Segment Start: WORKING DATA

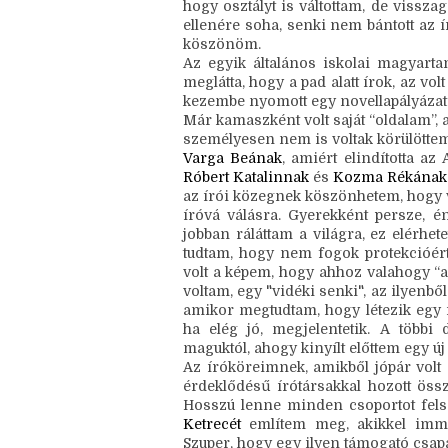
Elsőként a gyerekkori barátnőimet, aki
órákon a pad alatt olvasták (és a füze
ez a korai közösség. Az osztálytárs
hogy osztályt is váltottam, de vissza
ellenére soha, senki nem bántott az ír
köszönöm.
Az egyik általános iskolai magyarta
meglátta, hogy a pad alatt írok, az vol
kezembe nyomott egy novellapályázati
Már kamaszként volt saját “oldalam”, 
személyesen nem is voltak körülöttem 
Varga Beának
Róbert Katalinnak
 és 
Kozma Rékának
az írói közegnek köszönhetem, hogy va
íróvá válásra. Gyerekként persze, é
jobban ráláttam a világra, ez elérhet
tudtam, hogy nem fogok protekcióért
volt a képem, hogy ahhoz valahogy “a 
voltam, egy "vidéki senki", az ilyenbő
amikor megtudtam, hogy létezik egy r
ha elég jó, megjelentetik. A többi
maguktól, ahogy kinyílt előttem egy új 
Az íróköreimnek, amikből jópár volt 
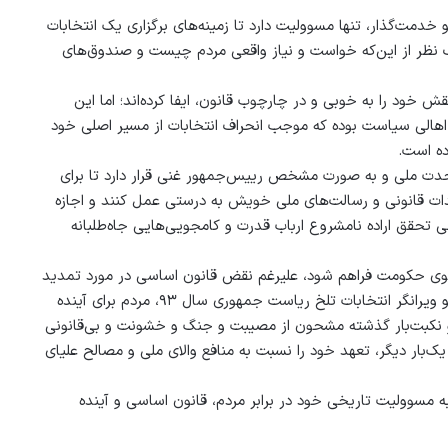
 خدمت‌گذار، تنها مسوولیت دارد تا زمینه‌های برگزاری یک انتخابات
صرف نظر از این‌که خواست و نیاز واقعی مردم چیست و صندوق‌های
قش خود را به خوبی و در چارچوب قانون، ایفا کرده‌اند؛ اما این
ت و اهالی سیاست بوده که موجب انحراف انتخابات از مسیر اصلی خود
ده است.
وحدت ملی و به صورت مشخص رییس‌جمهور غنی قرار دارد تا برای
هدات قانونی و رسالت‌های ملی خویش به درستی عمل کنند و اجازه
نی تحقق اراده نامشروع ارباب قدرت و کامجویی‌هایی جاه‌طلبانه
از سوی حکومت فراهم شود، علیرغم نقض قانون اساسی در مورد تمدید
کار شورای ملی از پنج سال به هفت سال و با وجود خاطره مایوس‌کننده و ویرانگر انتخابات تلخ ریاست جمهوری سال ۹۳، مردم برای آینده
و نکبت‌بار گذشته مشحون از مصیبت و جنگ و خشونت و بی‌قانونی
ک‌بار دیگر، تعهد خود را نسبت به منافع والای ملی و مصالح علیای
ه مسوولیت تاریخی خود در برابر مردم، قانون اساسی و آینده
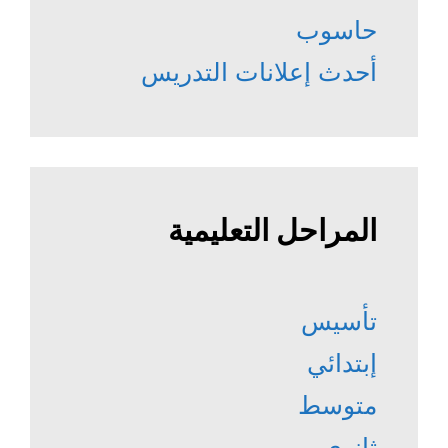
حاسوب
أحدث إعلانات التدريس
المراحل التعليمية
تأسيس
إبتدائي
متوسط
ثانوي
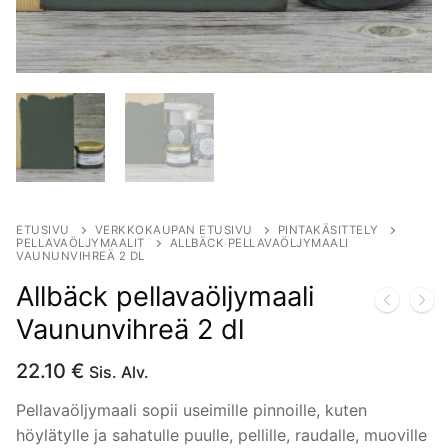
ETUSIVU
VERKKOKAUPAN ETUSIVU
PINTAKÄSITTELY
PELLAVAÖLJYMAALIT
ALLBÄCK PELLAVAÖLJYMAALI
VAUNUNVIHREÄ 2 DL
Allbäck pellavaöljymaali
Vaununvihreä 2 dl
22.10
€
Sis. Alv.
Pellavaöljymaali sopii useimille pinnoille, kuten
höylätylle ja sahatulle puulle, pellille, raudalle, muoville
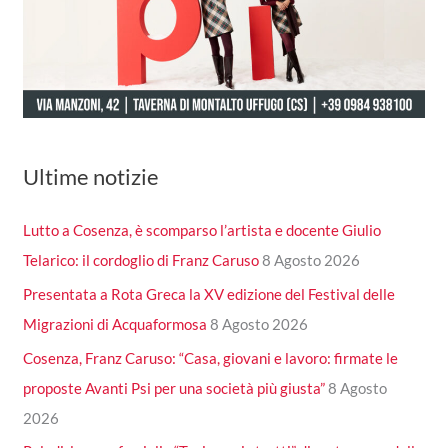
Ultime notizie
Lutto a Cosenza, è scomparso l’artista e docente Giulio
Telarico: il cordoglio di Franz Caruso
8 Agosto 2026
Presentata a Rota Greca la XV edizione del Festival delle
Migrazioni di Acquaformosa
8 Agosto 2026
Cosenza, Franz Caruso: “Casa, giovani e lavoro: firmate le
proposte Avanti Psi per una società più giusta”
8 Agosto
2026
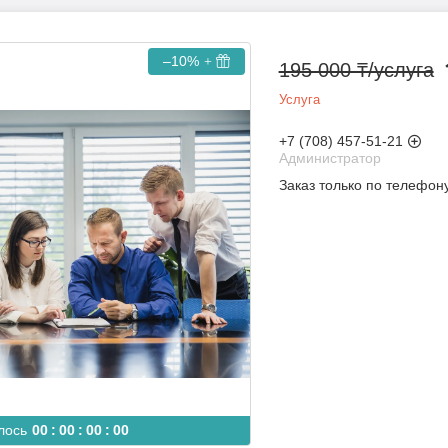
–10%
195 000 ₸/услуга
Услуга
+7 (708) 457-51-21
Администратор
Заказ только по телефон
лось
0
0
0
0
0
0
0
0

Segment End: WORKING DATA

• **WHAT YOU NEED TO DO**
Counting only lines that contain the word "آینده", give the number found in the data, and nothing else.

• **REPLY**
2